Once the new data has been added I'll need to updated related records:
updating ~100k records: 20 fields (4 indexes), each record ~160 bytes each (incl indexes).
each update will require up to 30 simple math operations (add, sub, mult or div using two arguments).
The db is going to be kind of big:
15 to 18 months of history (65 - 78 weeks worth of records).
30M - 35M total records in DB.
Once each week's data is processed:
25 csv files will be produced (up to 100k records each).
during the week up to 20 concurrent users could be accessing the system performing simply queries via a web app.
I'm thinking of setting up three Linodes for this customer's services:
an appropriately sized VPS to handle the heavy lifting and for user queries.
a smaller VPS (separate data center) to function as a backup web server (will have copy of latest DB).
a smaller VPS to function as dev/test machine as well as to store most recent DB backups.
Performance while processing the batch files and updating the DB is important, but so is being a good 'VPS neighbor'.
Though I'm familiar with CentOS & Ubuntu, MySQL & PHP when dealing with web based projects, I don't want to limit myself to these if there are better solutions for the batch processing.
I'm not sure if any particular Linux distro is better suited to this type of batch processing. I'm guessing that VPS resources & tuning would have more of an impact than the distro, but I'm sure someone has some insight into this.
Is MySQL the best fit for this type of project? Does it scale well to this large of a DB? Would PostgreSQL be a better fit?
I'm aware that Python and Perl are faster than PHP at many things, but would either one of them be a better fit for this type of batch processing? Is there another language that would be a better fit? I've programmed in may different languages over the years, so I'm certainly open to suggestions.
Any insight would be greatly appreciated.
Thanks,
James
4 Replies
Both MySQL and Postgres will work fine. I'd use Postgres personally but again you are better off using the one you know best. Whatever you do you will need to index the right things and tune well.
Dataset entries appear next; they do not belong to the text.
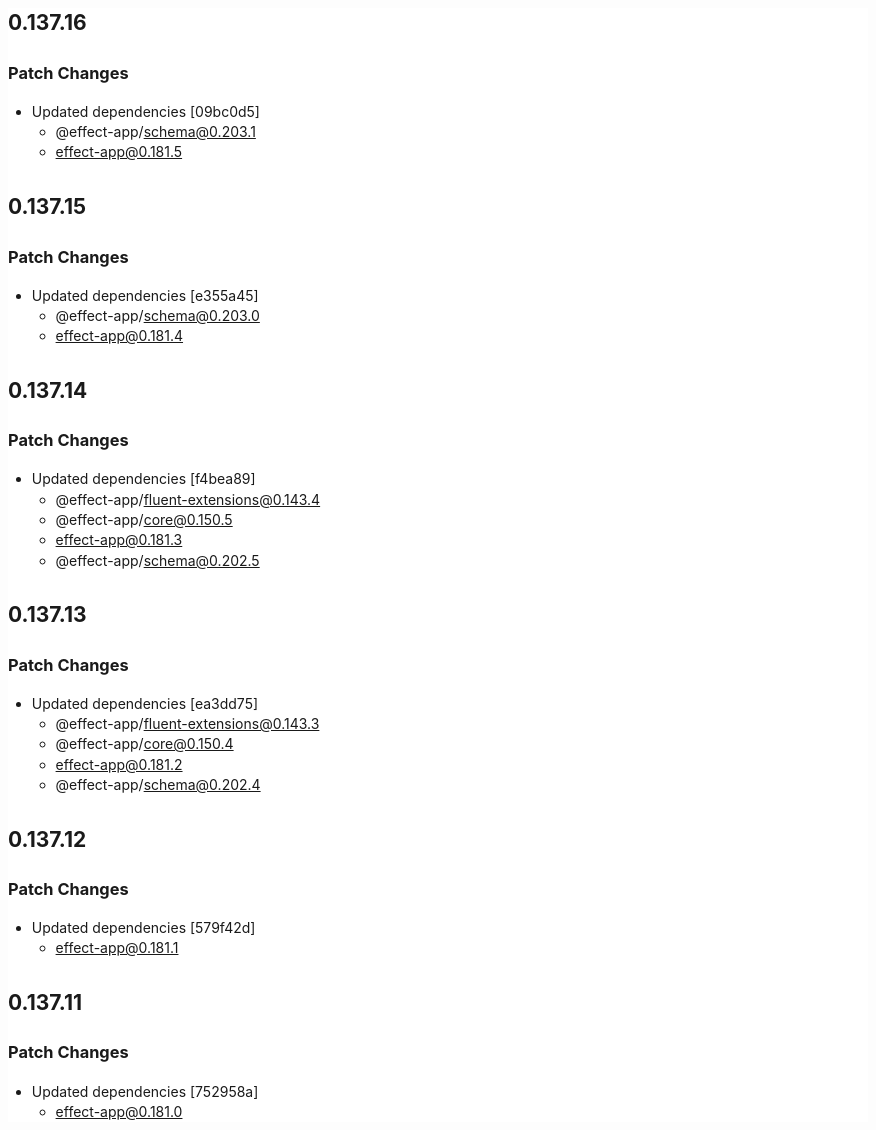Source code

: ## 0.137.16

### Patch Changes

- Updated dependencies [09bc0d5]
  - @effect-app/schema@0.203.1
  - effect-app@0.181.5

## 0.137.15

### Patch Changes

- Updated dependencies [e355a45]
  - @effect-app/schema@0.203.0
  - effect-app@0.181.4

## 0.137.14

### Patch Changes

- Updated dependencies [f4bea89]
  - @effect-app/fluent-extensions@0.143.4
  - @effect-app/core@0.150.5
  - effect-app@0.181.3
  - @effect-app/schema@0.202.5

## 0.137.13

### Patch Changes

- Updated dependencies [ea3dd75]
  - @effect-app/fluent-extensions@0.143.3
  - @effect-app/core@0.150.4
  - effect-app@0.181.2
  - @effect-app/schema@0.202.4

## 0.137.12

### Patch Changes

- Updated dependencies [579f42d]
  - effect-app@0.181.1

## 0.137.11

### Patch Changes

- Updated dependencies [752958a]
  - effect-app@0.181.0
PHP makes it easy to write code but it's a terrible language. It's good for user interface stuff though. The speed difference between PHP, Python, Perl, C, or whatever else doesn't matter as much as writing good code and using good algorithms. I'd write the user interface web stuff in PHP and the heavy lifting in Python.
I didn't think PHP was the way to go for the heavy lifting, but I do intend to use it for the UI since the web app should have less than 10k page views per month.
Python also has Celery
Otherwise, I'll second what sednet said. PHP for webapp, Python for heavy lifting, PostgreSQL over MySQL.
I have an app that does something similar, in a similar amount of data, except it's XML, not CSV. Because of the memory overhead associated with various lists and dictionaries, and in conjunction with said Python's problem with releasing the memory to the OS, I had to rewrite for "manual" creation of output files on disk (actually using tempfile.SpooledTemporaryFile that automatically spills to disk if it grows over XX MB) instead of using xml.etree library – which I use only to construct simple branches, not whole XML tree.
I hadn't thought of processing the batches across multiple nodes. I'll look into Celery.